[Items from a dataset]

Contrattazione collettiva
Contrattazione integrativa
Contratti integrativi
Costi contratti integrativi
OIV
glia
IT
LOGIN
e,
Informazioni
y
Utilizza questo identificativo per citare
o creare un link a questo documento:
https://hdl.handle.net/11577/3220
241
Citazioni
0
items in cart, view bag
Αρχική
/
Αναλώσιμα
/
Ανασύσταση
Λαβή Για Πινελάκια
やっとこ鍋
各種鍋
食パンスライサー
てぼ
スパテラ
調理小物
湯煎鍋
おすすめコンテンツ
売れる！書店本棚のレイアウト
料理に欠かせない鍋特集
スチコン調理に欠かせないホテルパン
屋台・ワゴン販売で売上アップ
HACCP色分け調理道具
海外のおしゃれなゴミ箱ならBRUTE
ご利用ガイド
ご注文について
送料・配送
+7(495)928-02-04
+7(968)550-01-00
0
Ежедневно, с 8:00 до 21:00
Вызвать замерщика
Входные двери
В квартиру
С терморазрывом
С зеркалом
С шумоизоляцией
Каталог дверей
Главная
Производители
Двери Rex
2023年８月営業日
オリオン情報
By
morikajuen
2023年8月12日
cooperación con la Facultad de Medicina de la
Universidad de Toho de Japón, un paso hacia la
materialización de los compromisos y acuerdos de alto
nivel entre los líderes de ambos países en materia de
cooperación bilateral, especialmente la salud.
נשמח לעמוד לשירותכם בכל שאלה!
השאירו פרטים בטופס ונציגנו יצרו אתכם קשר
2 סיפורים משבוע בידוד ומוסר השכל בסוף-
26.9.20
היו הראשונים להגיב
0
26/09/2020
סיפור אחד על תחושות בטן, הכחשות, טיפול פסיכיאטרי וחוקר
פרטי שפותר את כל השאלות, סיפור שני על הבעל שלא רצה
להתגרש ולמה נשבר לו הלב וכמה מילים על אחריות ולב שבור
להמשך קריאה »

◆ Instructions to follow
An exact transcription of the data above is required.

◆ Result for this task
Contrattazione collettiva
Contrattazione integrativa
Contratti integrativi
Costi contratti integrativi
OIV
glia
IT
LOGIN
e,
Informazioni
y
Utilizza questo identificativo per citare
o creare un link a questo documento:
https://hdl.handle.net/11577/3220
241
Citazioni
0
items in cart, view bag
Αρχική
/
Αναλώσιμα
/
Ανασύσταση
Λαβή Για Πινελάκια
やっとこ鍋
各種鍋
食パンスライサー
てぼ
スパテラ
調理小物
湯煎鍋
おすすめコンテンツ
売れる！書店本棚のレイアウト
料理に欠かせない鍋特集
スチコン調理に欠かせないホテルパン
屋台・ワゴン販売で売上アップ
HACCP色分け調理道具
海外のおしゃれなゴミ箱ならBRUTE
ご利用ガイド
ご注文について
送料・配送
+7(495)928-02-04
+7(968)550-01-00
0
Ежедневно, с 8:00 до 21:00
Вызвать замерщика
Входные двери
В квартиру
С терморазрывом
С зеркалом
С шумоизоляцией
Каталог дверей
Главная
Производители
Двери Rex
2023年８月営業日
オリオン情報
By
morikajuen
2023年8月12日
cooperación con la Facultad de Medicina de la
Universidad de Toho de Japón, un paso hacia la
materialización de los compromisos y acuerdos de alto
nivel entre los líderes de ambos países en materia de
cooperación bilateral, especialmente la salud.
נשמח לעמוד לשירותכם בכל שאלה!
השאירו פרטים בטופס ונציגנו יצרו אתכם קשר
2 סיפורים משבוע בידוד ומוסר השכל בסוף-
26.9.20
היו הראשונים להגיב
0
26/09/2020
סיפור אחד על תחושות בטן, הכחשות, טיפול פסיכיאטרי וחוקר
פרטי שפותר את כל השאלות, סיפור שני על הבעל שלא רצה
להתגרש ולמה נשבר לו הלב וכמה מילים על אחריות ולב שבור
להמשך קריאה »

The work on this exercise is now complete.